_Your objective_
Look through the data below for the line with "tilt_deg: -32.4", and transcribe it exactly together with each line after it up to and including the line with "f_number: 1.78". Give nothing else.

_Extracted data_
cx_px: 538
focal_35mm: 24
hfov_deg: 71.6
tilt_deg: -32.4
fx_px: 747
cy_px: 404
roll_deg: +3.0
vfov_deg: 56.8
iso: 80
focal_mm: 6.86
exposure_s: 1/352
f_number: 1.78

---

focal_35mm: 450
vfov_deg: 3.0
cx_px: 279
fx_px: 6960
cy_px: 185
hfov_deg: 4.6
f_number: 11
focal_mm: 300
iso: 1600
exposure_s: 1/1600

_Task answer_
tilt_deg: -32.4
fx_px: 747
cy_px: 404
roll_deg: +3.0
vfov_deg: 56.8
iso: 80
focal_mm: 6.86
exposure_s: 1/352
f_number: 1.78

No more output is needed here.